Set exercise:
In the Guided by Voices setlist commentary, which song closed shows most often on this tour?

Document segment:
Yet another deep cut. In the mid-90s, this non-album classic struck me as a song about GBV’s arrival.  Lines such as “Be leaving here quite soon now/ Be pushing off to the moon now” sounded like Pollard moving on from his old life for his new one as a full-time rocker. Those same lines in 2004 though perfectly serenade GBV’s departure.

“Exit Flagger”

We need a rocker before the tear-jerker finale and, yes, it needs to be this one.

“Don’t Stop Now”

And here it is, the last song. Since Guided by Voices don’t play the same set every night, fans had a good time speculating about what song would close out the circus. “Smothered in Hugs” was the most frequent set ender on this tour, with the occasional “I Am a Scientist” and “Motor Away”, but I think we all knew it had to be this one. It truly is “the ballad of Guided by Voices”, as Pollard calls it. Bands break up, but music lives forever and “Don’t Stop Now” here is a funeral for something that is never going to die.

By the end, lead guitarist Doug Gillard and drummer Kevin March are solid steel, bassist Chris Slusarenko somehow seems like he could go for a few more songs and is ready to form Boston Spaceships already, second guitarist Nate Farley looks like he will do the collapse as soon as he gets backstage, Bob is stinking and unafraid, and in the audience the dry eyes are few.

Entries:
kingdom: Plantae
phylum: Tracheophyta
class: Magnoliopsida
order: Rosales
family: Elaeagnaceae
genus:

Result below:
"Smothered in Hugs"